TASKS TO CARRY OUT:
[1] In the fermentation forum post, write out again the stretch from "If you are wanting" through "to the bottom.", renaming "yeast" as "culture".
[2] According to the fermentation forum post, how long should you leave the wine after siphoning it into another bottle and adding sugar?
[Start EXCERPTED PASSAGE]
Postby yahoo » Thu Apr 30, 2009 10:35 am

If you are wanting to let the beverage age for that long, then don't do
anything.

Just let it completely ferment and get completely dry (unsweet). I'm new to
e-z-caps myself so I don't know exactly how long it will take but I would say in
about 3-4 weeks all the sugar should be fermented and the yeast will die. Once
the yeast has died it will settle to the bottom.

Since you want to age the drink that long, I would siphon off the wine with a
tube to another bottle. THEN add sugar to your liking and leave it for 3+
months. It should not start fermenting again.

Traditional wine makers use campden tables, you can Google those and buy them at
hundreds of sources, to stop fermentation but I've heard it doesn't always stop
fermentation 100%.

So, again, I suggest:

make recipe with minimum sugar

let it ferment for about a month or more. it SHOULD stop fermenting by then as
all the sugar should be gone.
[End EXCERPTED PASSAGE]
[Start GIVEN DATA]
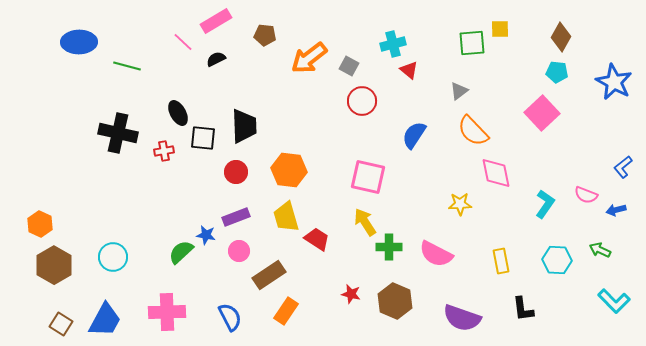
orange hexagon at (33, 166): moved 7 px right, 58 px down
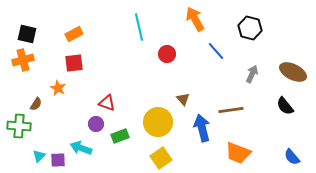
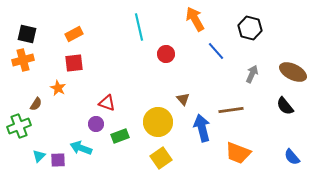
red circle: moved 1 px left
green cross: rotated 25 degrees counterclockwise
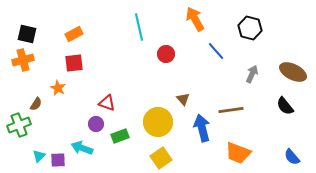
green cross: moved 1 px up
cyan arrow: moved 1 px right
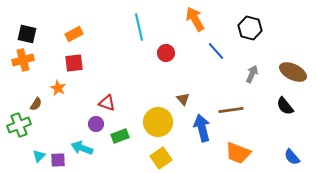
red circle: moved 1 px up
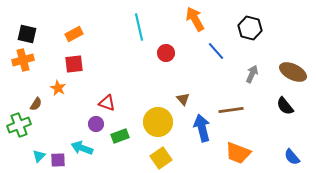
red square: moved 1 px down
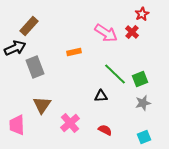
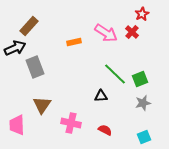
orange rectangle: moved 10 px up
pink cross: moved 1 px right; rotated 36 degrees counterclockwise
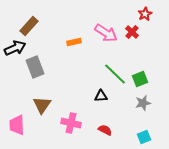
red star: moved 3 px right
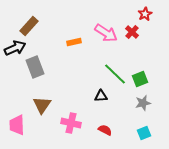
cyan square: moved 4 px up
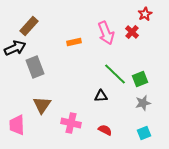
pink arrow: rotated 35 degrees clockwise
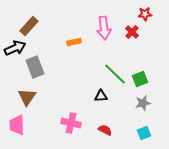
red star: rotated 24 degrees clockwise
pink arrow: moved 2 px left, 5 px up; rotated 15 degrees clockwise
brown triangle: moved 15 px left, 8 px up
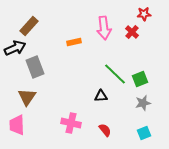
red star: moved 1 px left
red semicircle: rotated 24 degrees clockwise
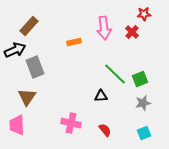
black arrow: moved 2 px down
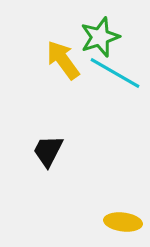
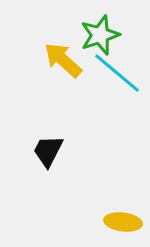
green star: moved 2 px up
yellow arrow: rotated 12 degrees counterclockwise
cyan line: moved 2 px right; rotated 10 degrees clockwise
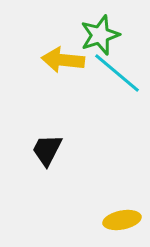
yellow arrow: rotated 36 degrees counterclockwise
black trapezoid: moved 1 px left, 1 px up
yellow ellipse: moved 1 px left, 2 px up; rotated 18 degrees counterclockwise
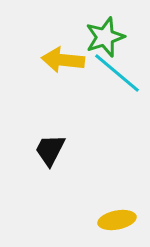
green star: moved 5 px right, 2 px down
black trapezoid: moved 3 px right
yellow ellipse: moved 5 px left
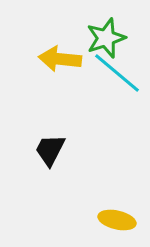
green star: moved 1 px right, 1 px down
yellow arrow: moved 3 px left, 1 px up
yellow ellipse: rotated 24 degrees clockwise
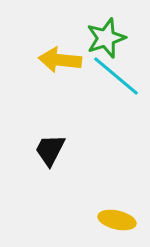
yellow arrow: moved 1 px down
cyan line: moved 1 px left, 3 px down
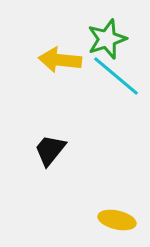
green star: moved 1 px right, 1 px down
black trapezoid: rotated 12 degrees clockwise
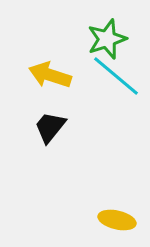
yellow arrow: moved 10 px left, 15 px down; rotated 12 degrees clockwise
black trapezoid: moved 23 px up
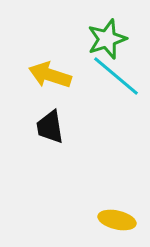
black trapezoid: rotated 48 degrees counterclockwise
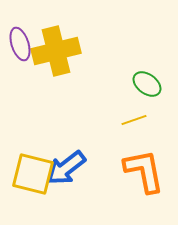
[End GIVEN DATA]
RESULTS OF THE EXERCISE:
[1]
If you are wanting to let the beverage age for that long, then don't do
anything.

Just let it completely ferment and get completely dry (unsweet). I'm new to
e-z-caps myself so I don't know exactly how long it will take but I would say in
about 3-4 weeks all the sugar should be fermented and the culture will die. Once
the culture has died it will settle to the bottom.

[2] 3+ months.